Mass convert a project to UTF-8 using Notepad++

Lately, I had to convert the encoding of a multimodule maven project from our default Cp-1252 encoding to UTF-8. Changing the project settings is rather easy and there are multiple guides availble on the internet, so I won’t re-invent the hot water.

The most dificult task however was converting all our source files from Cp-1252 to UTF-8 and preferably on Windows 🙂 . I’ve been looking into applications that would auto-convert everything for me, but none of them actually converted to content, resulting in garbage files. I almost started converting all the files by hand using Notepad++ when I discovered this process could be automated !

First of all you’ll need to install the Python Script plugin using the Notepad++ Plugin Manager. Then, after installing and restarting, you have to create a new script with the following code:

import os;
import sys;
filePathSrc="C:\\Temp\\UTF8"
for root, dirs, files in os.walk(filePathSrc):
	for fn in files:
	  if fn[-4:] != '.jar' and fn[-5:] != '.ear' and fn[-4:] != '.gif' and fn[-4:] != '.jpg' and fn[-5:] != '.jpeg' and fn[-4:] != '.xls' and fn[-4:] != '.GIF' and fn[-4:] != '.JPG' and fn[-5:] != '.JPEG' and fn[-4:] != '.XLS' and fn[-4:] != '.PNG' and fn[-4:] != '.png' and fn[-4:] != '.cab' and fn[-4:] != '.CAB' and fn[-4:] != '.ico':
		notepad.open(root + "\\" + fn)
		console.write(root + "\\" + fn + "\r\n")
		notepad.runMenuCommand("Encoding", "Convert to UTF-8 without BOM")
		notepad.save()
		notepad.close()

I think the code speaks for itself, just be 100% sure the you do the conversion to UTF-8 without the UTF-8 byte order mark (BOM) since javac does not support this special character.

If you have problems running the script, then first open the console (Plugins > Python Script > Show Console). Chances are that the indents got messed up (for those who don’t know Python, it doesn’t use curly brackets to identify a code block, it uses correct indentation instead).

Advertisements

54 thoughts on “Mass convert a project to UTF-8 using Notepad++

  1. In case someone runs into this problem as well. I had to move the folder out from upper level folder that had umlauts in its’ name to get it to work.

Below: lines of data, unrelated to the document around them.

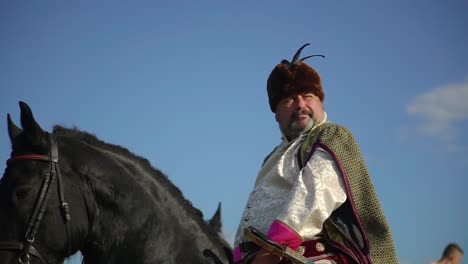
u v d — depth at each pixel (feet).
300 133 14.24
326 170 13.01
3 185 14.12
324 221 13.21
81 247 14.37
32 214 13.83
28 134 14.32
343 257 13.10
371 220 13.05
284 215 12.64
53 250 13.89
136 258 14.34
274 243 12.37
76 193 14.28
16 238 13.74
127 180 14.78
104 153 15.02
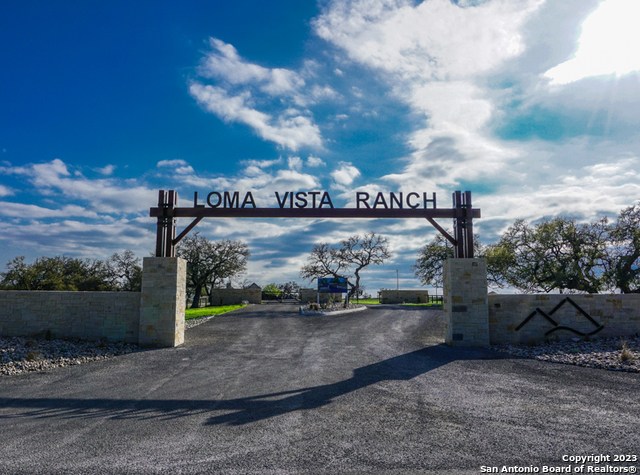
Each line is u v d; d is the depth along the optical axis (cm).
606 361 1059
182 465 480
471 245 1482
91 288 4578
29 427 623
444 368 1052
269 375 985
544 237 2706
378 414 675
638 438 552
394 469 466
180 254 4519
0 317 1471
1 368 1030
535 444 536
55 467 476
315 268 4397
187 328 1944
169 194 1493
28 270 4259
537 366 1066
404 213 1496
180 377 969
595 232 2592
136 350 1357
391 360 1167
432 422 630
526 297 1459
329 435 577
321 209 1495
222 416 671
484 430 591
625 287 2458
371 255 4400
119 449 531
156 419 659
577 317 1435
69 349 1294
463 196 1512
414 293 4797
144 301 1432
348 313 2791
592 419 633
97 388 866
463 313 1419
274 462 486
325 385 884
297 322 2203
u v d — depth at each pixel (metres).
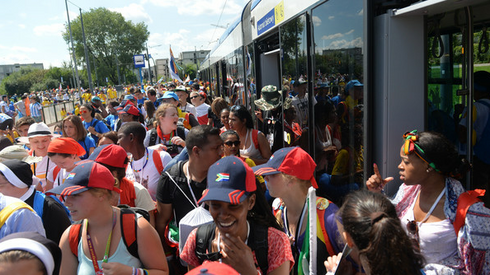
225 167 1.82
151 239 2.20
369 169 2.63
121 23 92.88
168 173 2.88
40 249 1.66
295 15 4.17
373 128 2.61
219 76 13.77
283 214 2.47
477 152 3.35
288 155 2.25
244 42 7.71
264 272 1.88
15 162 2.75
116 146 2.90
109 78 93.12
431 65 3.21
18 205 2.48
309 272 2.05
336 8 3.09
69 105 26.17
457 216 1.94
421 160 2.03
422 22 2.51
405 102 2.53
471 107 2.86
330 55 3.26
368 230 1.37
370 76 2.59
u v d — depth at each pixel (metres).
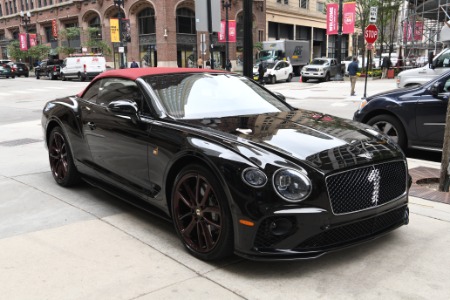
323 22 61.69
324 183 3.11
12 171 6.59
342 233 3.26
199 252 3.55
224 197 3.27
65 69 36.97
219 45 44.44
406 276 3.26
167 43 39.81
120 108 4.12
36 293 3.10
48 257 3.65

  2. I would not recommend do it this way:
    if fn[-4:] != ‘.jar’ and fn[-5:] != ‘.ear’ […]
    The script could modify any files which is not in the != list
    In my case, it found my .git directory and messed up my local repository.
    You should rather type in what kind of file extensions you want to modify.
    In my case
    if fn[-4:] == ‘.php’

  3. Great post.
    The strange thing is, that if you use a “localized version” of notepad++ you should adapt the runMenuCommand.

    German Example: notepad.runMenuCommand(“Encoding”, “Konvertiere zu UTF-8”)

    Even if “Encoding” is still english, it only worked for me after using the german Menu.

    1. Looks more like an encoding issue in Notepad++ or the Python plugin. I’d say, try to contact those developer as I can not help you with this issue.

  4. Hi, htanks for the wisdom

    I get this error:

    File “C:\Users\user\AppData\Roaming\Notepad++\plugins\Config\PythonScript\scripts\convertutf8.py”, line 5
    for fn in files:
    ^
    IndentationError: expected an indented block

    1. In Python, indentations have the same meaning as curly brackets in many other languages. Make sure the indentation is exactly the same as in this post (and make sure it are tabs and not spaces)

      1. Ok, tried everything (with / without tabs on every lines) but no changes, strange thing.

        Is there any way you can embed the code as it stays the same from copy to paste?

        Bless

  5. When I click to my script in order to run it, nothing happen 😦 I have anything in the console and nothing is converted. It’s like nothing occured 😦

      1. Oh actually, I solved my problem.

        I didn’t use the New Script Option :/ Using this New Script Option, everything works perfectly ! And as laczkour said, I prefer to use == ‘.java’ than something, but this script does really well the job, Thank you !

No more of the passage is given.